Why so many collared doves

My garden is popular with black/brown birds, sparrows, robins, jackdaws, wood pigeons and collared doves but today as i fed the birds in my garden i looked up at the silver birch tree and after counting i counted a total of 19 collared doves which i was gobsmacked at the number of them together as i have never experienced so many, but what i would like to know is why so many? As i only usually see perhaps two-four at most together, so to see 19 together was a wow moment, so i am just curious?

  • Hello Mr Ducklng

    Goodness me what a wonderful sight to see so many,like you we have several pairs around the gardens, but rarely do we see more than two at a time, nonchalantly  strutting about.Pity you did not have a camera handy.

    I did find this  information,from this site that may explain,if they have been breeding nearby.

     

  • Hi Mr Duckling

    I think this is a hard question to answer. Whereabouts in the country are you? The reason I ask is because I wonder whether there's been an influx from the Continent. It is well known that Woodpigeons migrate from Scandinavia to escape their harsh winters and some bolster the numbers in the UK. However, I've no idea whether Collared Doves do this and I've not been able to find any information online about this. Only speculation I'm afraid and not based on any real knowledge.

    ____________________________________________________________________

    Regards,Tony

    My Flickr Photostream 

  • In reply to SunnyKate2:

    Hi sunny kate thank you for the information, i will be keeping my eyes out with my camera handy next time and hopefully i can catch the flock.
  • In reply to TeeJay:

    Hi tony, i am in the ribble valley area of lancashire, i was just extremely shocked with happiness at the amount that was in the tree such a fabulous site to see.
  • In reply to Mr Duckling:

    Well, that probably knocks my theory on the head. I've never seen numbers like that - only twos and threes in my garden. I suppose there might be some local internal migration with birds moving south as the weather gets colder further north. I rather like them. So much more delicate than big fat Woodpigeons.

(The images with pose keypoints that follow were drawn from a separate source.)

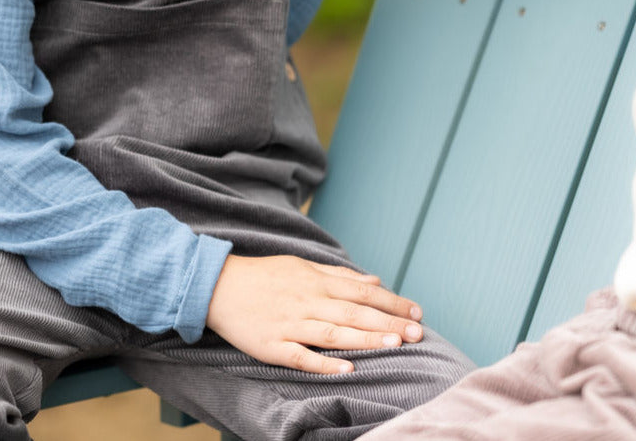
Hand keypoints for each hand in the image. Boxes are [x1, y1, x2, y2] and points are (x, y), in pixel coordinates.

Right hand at [206, 253, 423, 374]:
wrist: (218, 285)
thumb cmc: (265, 275)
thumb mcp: (303, 266)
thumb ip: (339, 275)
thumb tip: (374, 278)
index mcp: (316, 280)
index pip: (363, 290)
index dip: (392, 301)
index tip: (417, 311)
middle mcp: (307, 300)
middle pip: (355, 311)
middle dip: (388, 322)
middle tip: (417, 333)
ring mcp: (290, 323)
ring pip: (334, 332)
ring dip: (365, 338)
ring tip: (393, 345)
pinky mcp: (273, 345)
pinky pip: (302, 356)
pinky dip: (325, 363)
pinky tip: (347, 370)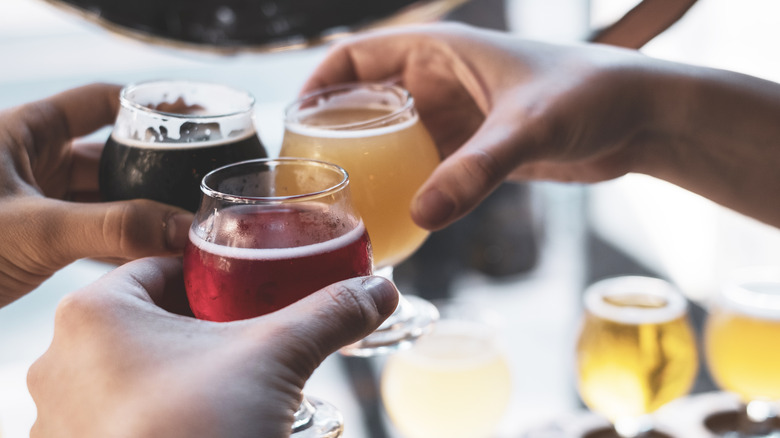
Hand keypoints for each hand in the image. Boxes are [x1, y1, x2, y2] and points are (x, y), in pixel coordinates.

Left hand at [0, 84, 192, 305]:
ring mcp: (34, 202)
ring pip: (104, 200)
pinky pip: (89, 234)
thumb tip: (182, 228)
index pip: (103, 103)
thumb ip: (114, 227)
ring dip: (140, 216)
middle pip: (112, 157)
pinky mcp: (33, 240)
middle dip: (155, 174)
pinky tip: (149, 260)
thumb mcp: (34, 228)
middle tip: (198, 189)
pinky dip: (119, 246)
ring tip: (182, 230)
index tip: (197, 123)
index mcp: (27, 132)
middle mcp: (33, 161)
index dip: (151, 107)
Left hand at [27, 257, 398, 437]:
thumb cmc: (197, 430)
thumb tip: (377, 290)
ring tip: (228, 382)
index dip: (213, 275)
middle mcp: (63, 360)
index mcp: (97, 313)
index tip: (246, 285)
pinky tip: (201, 421)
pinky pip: (121, 413)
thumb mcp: (277, 355)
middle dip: (203, 326)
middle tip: (246, 336)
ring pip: (133, 368)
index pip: (163, 267)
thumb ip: (329, 312)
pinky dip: (159, 409)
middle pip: (151, 319)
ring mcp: (64, 415)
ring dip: (180, 370)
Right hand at [303, 23, 779, 229]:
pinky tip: (392, 216)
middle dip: (335, 134)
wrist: (642, 117)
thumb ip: (477, 170)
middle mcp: (442, 80)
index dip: (319, 85)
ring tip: (340, 203)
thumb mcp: (530, 128)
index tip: (291, 124)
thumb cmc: (592, 95)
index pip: (358, 57)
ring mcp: (458, 116)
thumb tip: (421, 215)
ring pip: (394, 139)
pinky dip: (406, 187)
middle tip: (307, 177)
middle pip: (367, 103)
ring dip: (370, 166)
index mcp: (442, 51)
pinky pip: (427, 166)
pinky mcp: (477, 148)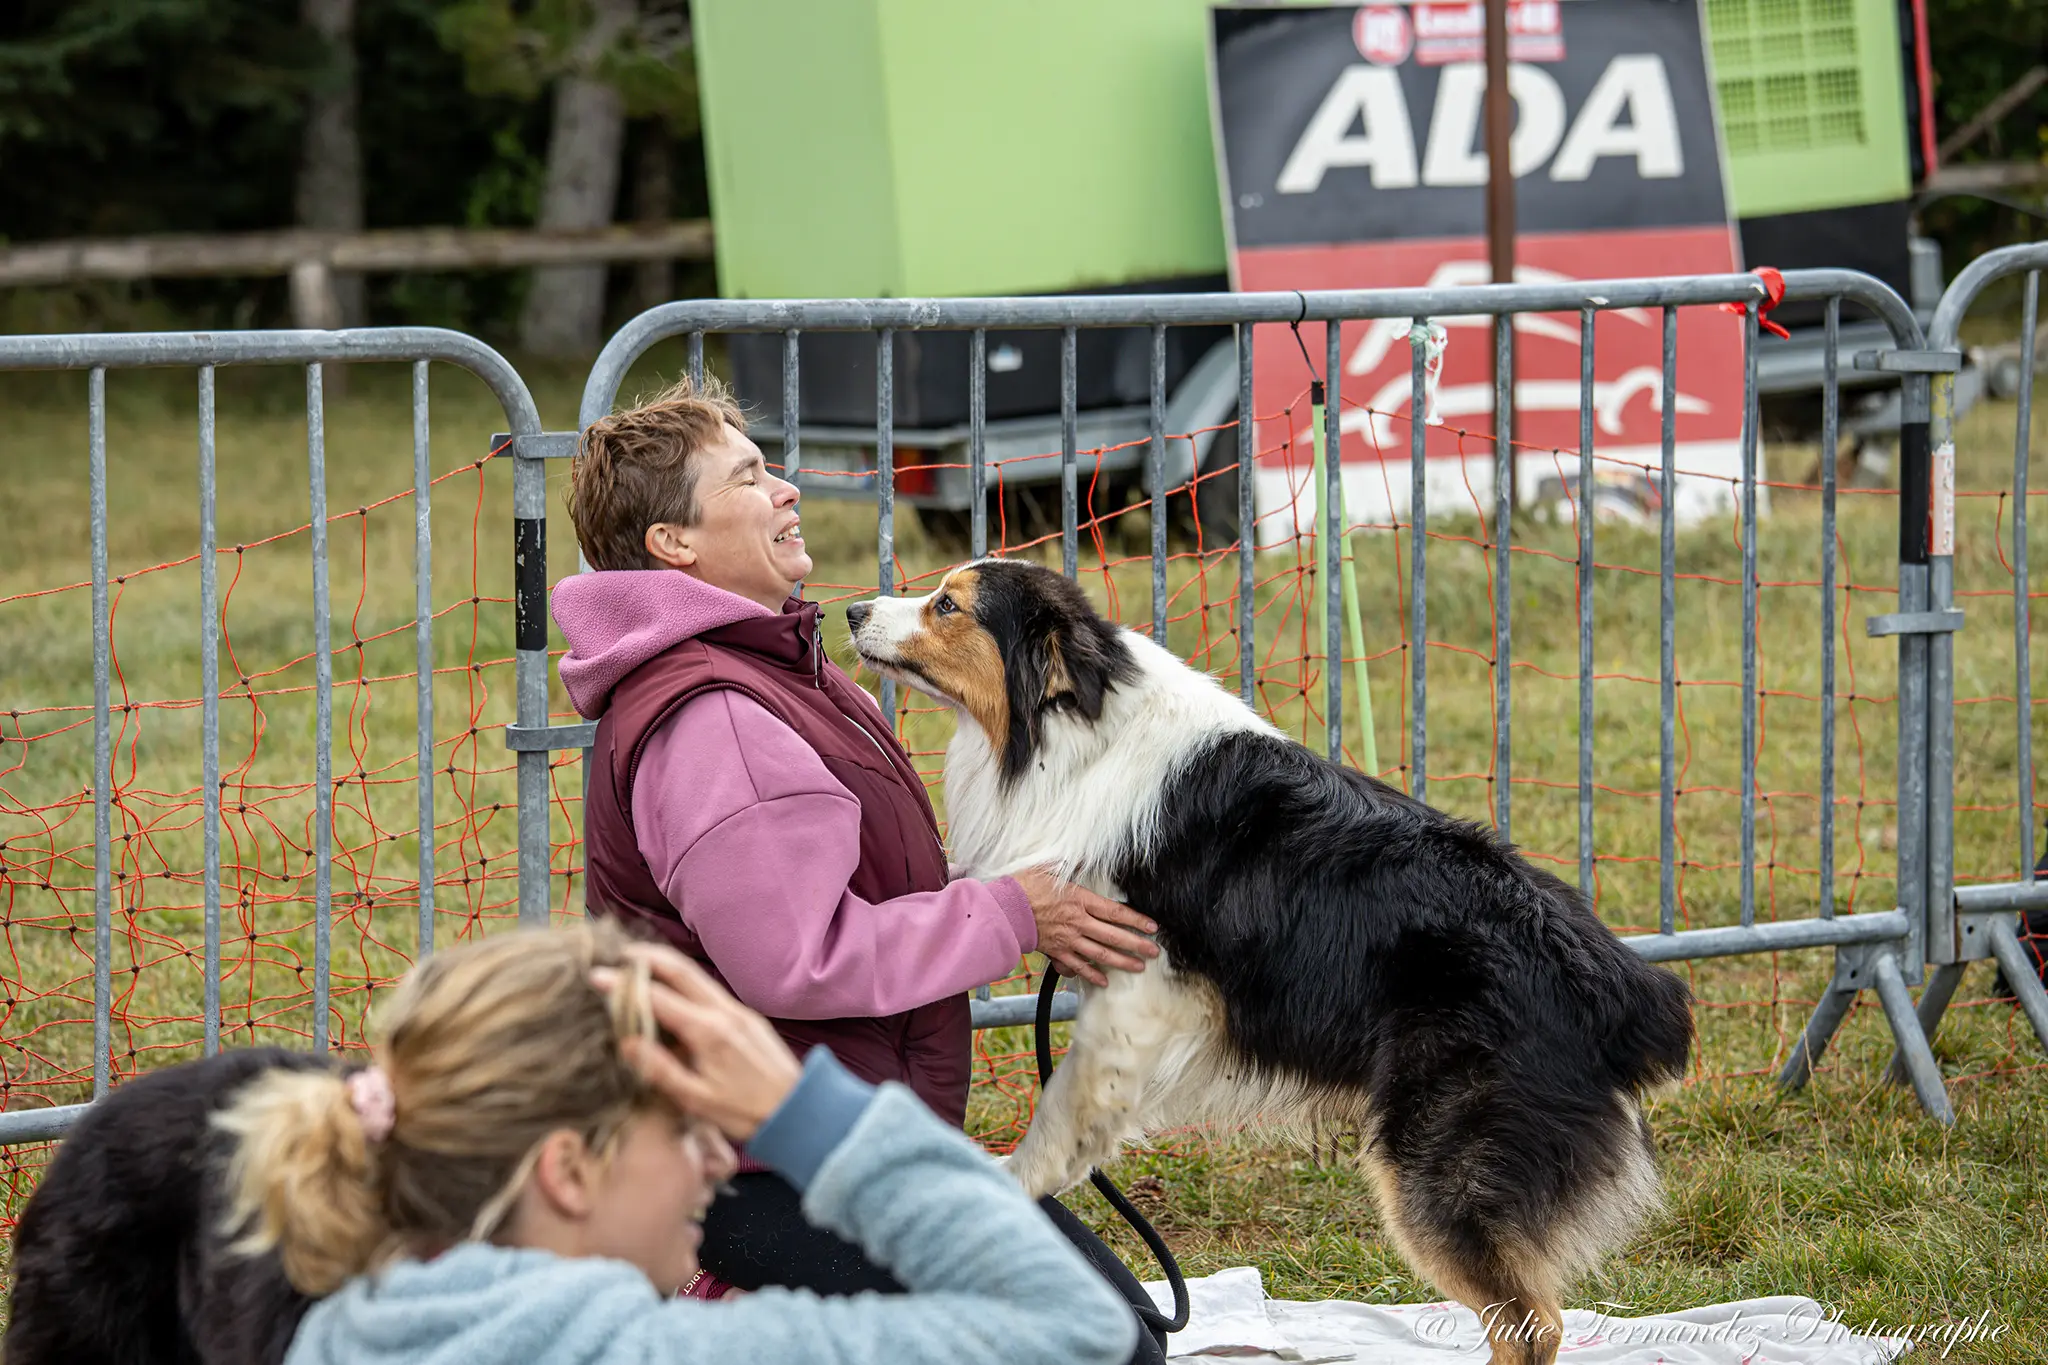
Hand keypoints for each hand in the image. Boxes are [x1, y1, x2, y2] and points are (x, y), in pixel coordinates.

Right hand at [592, 944, 802, 1142]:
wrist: (799, 1109)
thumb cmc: (746, 1112)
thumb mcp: (697, 1100)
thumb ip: (661, 1069)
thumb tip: (628, 1041)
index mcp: (708, 1031)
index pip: (658, 998)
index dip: (623, 985)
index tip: (595, 976)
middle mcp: (724, 1011)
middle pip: (680, 970)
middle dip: (646, 957)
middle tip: (616, 954)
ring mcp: (738, 1010)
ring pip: (696, 975)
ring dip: (666, 965)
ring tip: (638, 964)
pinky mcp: (747, 1016)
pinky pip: (709, 988)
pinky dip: (684, 980)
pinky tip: (672, 989)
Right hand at [1010, 867, 1158, 986]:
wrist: (1002, 910)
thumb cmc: (1023, 886)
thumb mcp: (1048, 867)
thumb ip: (1070, 863)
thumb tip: (1084, 854)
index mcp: (1079, 900)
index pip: (1115, 912)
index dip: (1136, 920)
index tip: (1151, 927)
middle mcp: (1077, 922)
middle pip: (1113, 936)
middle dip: (1136, 945)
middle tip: (1153, 952)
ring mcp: (1067, 939)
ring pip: (1100, 954)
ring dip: (1121, 962)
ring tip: (1138, 967)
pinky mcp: (1055, 951)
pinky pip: (1077, 966)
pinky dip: (1091, 974)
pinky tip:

    ____________________________________________________________________

    Regards,Tony

    My Flickr Photostream 

  • I think it was this time last year that my family of five Collared Doves gradually increased to a regular feeding flock of about eight or nine ... will have to search out the footage which I caught on my garden trailcam!

    Edit:  scroll down this page ... apparently it was ten!

    community.rspb.org.uk/.../1215461

     

     2013 photos & vids here

    eff37 on Flickr

  • In reply to WendyBartter:

    WendyBartter said:

    Edit:  scroll down this page ... apparently it was ten!

    HERE is Wendys direct link save you scrolling....Lovely Wendy

     

  • Many thanks Kate!

     

     2013 photos & vids here

    eff37 on Flickr

  • Thanks Everyone. Mr.Duckling, that must have been a wonderful sight. I'm afraid I cannot answer your question. However, I believe the reason we had as many as 12 Collared Doves a few years ago was because of our bird feeders.  We had many bird feeders in our back garden, several of which held sunflower hearts and from which the Doves and Wood Pigeons could feed. That quickly lead to our two pairs of Collared Doves very quickly becoming a dozen birds. It was at that point when we began seeing Sparrow Hawks whizzing through our garden or perching and staring intently in every direction. That summer I watched a Sprawk mantling over a Collared Dove on three different occasions and Mr GB also surprised another one day when parking the car. I timed one Sprawk, and from the time I noticed the fluttering mantling until the Sprawk flew away with its prey, 45 minutes had passed. In that time the Sprawk had taken off many feathers and opened the crop of the Dove, removing all of our expensively-bought sunflower hearts from the Dove's crop before it could lift the Dove off the ground and fly away!

    Kind regards, 

    Ann

  • In our area we get gatherings of Collared doves in the winter, they mass in trees & can see 50/60 at times. It could be all your local youngsters have got together for the winter, especially if it's a bit sheltered around you, or there is a good food supply!